Overview on the Different Patterns of Tumor Vascularization

Abstract

Angiogenesis is a crucial event in the physiological processes of embryogenesis and wound healing. During malignant transformation, dysregulation of angiogenesis leads to the formation of a vascular network of tumor-associated capillaries promoting survival and proliferation of the tumor cells. Starting with the hypothesis formulated by Judah Folkman that tumor growth is angiogenesis-dependent, this area of research has a solid scientific foundation and inhibition of angiogenesis is a major area of therapeutic development for the treatment of cancer. Over this period numerous authors published data of vascularization of tumors, which attributed the cause of neo-vascularization to various factors including inflammation, release of angiogenic cytokines, vasodilatation, and increased tumor metabolism. More recently, it has been demonstrated that tumor vasculature is not necessarily derived by endothelial cell proliferation and sprouting of new capillaries, but alternative vascularization mechanisms have been described, namely vascular co-option and vasculogenic mimicry. In this article, we have analyzed the mechanisms involved in tumor vascularization in association with classical angiogenesis, including post-natal vasculogenesis, intussusceptive microvascular growth, vascular co-option, and vasculogenic mimicry. We have also discussed the role of these alternative mechanism in resistance to anti-angiogenic therapy and potential therapeutic approaches to overcome resistance.

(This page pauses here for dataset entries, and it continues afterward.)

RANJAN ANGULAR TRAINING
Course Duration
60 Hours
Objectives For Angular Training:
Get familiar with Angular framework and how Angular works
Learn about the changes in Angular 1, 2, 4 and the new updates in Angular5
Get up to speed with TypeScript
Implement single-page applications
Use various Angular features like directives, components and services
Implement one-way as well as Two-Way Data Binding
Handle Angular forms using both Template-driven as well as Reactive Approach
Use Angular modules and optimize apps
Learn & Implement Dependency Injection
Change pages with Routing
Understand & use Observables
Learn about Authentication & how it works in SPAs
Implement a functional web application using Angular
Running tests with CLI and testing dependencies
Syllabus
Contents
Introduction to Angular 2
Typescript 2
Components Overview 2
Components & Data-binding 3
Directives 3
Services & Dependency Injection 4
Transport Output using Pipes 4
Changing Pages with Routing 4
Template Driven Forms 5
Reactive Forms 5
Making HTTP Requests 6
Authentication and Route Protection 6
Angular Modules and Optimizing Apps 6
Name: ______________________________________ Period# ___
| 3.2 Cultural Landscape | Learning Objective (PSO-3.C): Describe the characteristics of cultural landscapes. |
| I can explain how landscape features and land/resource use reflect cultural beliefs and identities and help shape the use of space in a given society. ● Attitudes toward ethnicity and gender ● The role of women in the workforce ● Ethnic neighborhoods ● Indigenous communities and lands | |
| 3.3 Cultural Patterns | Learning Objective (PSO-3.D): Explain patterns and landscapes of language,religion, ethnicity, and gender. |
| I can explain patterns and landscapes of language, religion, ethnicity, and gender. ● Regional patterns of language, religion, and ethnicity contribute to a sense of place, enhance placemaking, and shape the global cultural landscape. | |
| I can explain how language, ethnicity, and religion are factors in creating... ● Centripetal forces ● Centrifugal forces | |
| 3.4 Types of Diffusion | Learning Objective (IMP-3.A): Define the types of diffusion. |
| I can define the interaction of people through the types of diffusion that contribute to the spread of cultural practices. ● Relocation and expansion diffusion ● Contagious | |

Keywords: angiogenesis; tumor growth; vascular co-option; vasculogenic mimicry.

Figure 1

The patterns of development of two simultaneous implants of Brown-Pearce tumor in the rabbit eye. Tumors suspended in the aqueous fluid of the anterior chamber of the rabbit eye and observed for a period up to 6 weeks remain viable, avascular, of limited size (less than 1 mm³) and contain a population of viable and mitotically active tumor cells. After implantation contiguous to the iris, which has abundant blood vessels, the tumors induced neovascularization and grow rapidly, reaching 16,000 times the original size within two weeks. The anterior chamber implant remains avascular, while the iris implant vascularizes and grow progressively. (Reproduced from [31]).

Figure 2

Preservation of alveolar architecture in the peripheral regions of lung metastases that is indicative of vessel co-option. Experimental lung metastases are generated by injecting HT1080 cells intravenously into SCID mice. After extravasation and forming small interstitial colonies, tumor cells enter the alveolar air spaces. This high-power confocal micrograph of the periphery of an HT1080 lung metastasis has been stained for podoplanin (green), CD31 (red), and with TOTO-3 (blue), which highlights the tumor mass. Note that intact alveolar walls with regular layering (pneumocyte–capillary–pneumocyte) are present (arrows). Scale bar = 10 μm. (Reproduced from [52]).

Figure 3

A non-angiogenic lung metastases from an osteosarcoma presented by Rupert A. Wills in his 1934 book The Spread of the Tumours in the Human Body. In the words of the author: “Sections of a pulmonary metastasis showing alveoli occupied by plugs of growth resembling osteoid tissue. Note the strands of growth connecting the alveolar plugs trough the septal pores.” (arrow).

Figure 4

Camera Lucida drawing from a Johannes Erichsen paper of 1861 [58] is the oldest reproduction, in patients with tumors in the lung, of the neoplastic cells occupying the alveolar spaces. No new vessels can be seen while the alveolar septa containing the pre-existing capillaries, produce the “chicken wire” appearance. In the word of the author: “Cross section through a carcinoma nodule of the lungs: the alveoli are shaped by cancerous masses confined between the elastic fibers of the lung tissue”.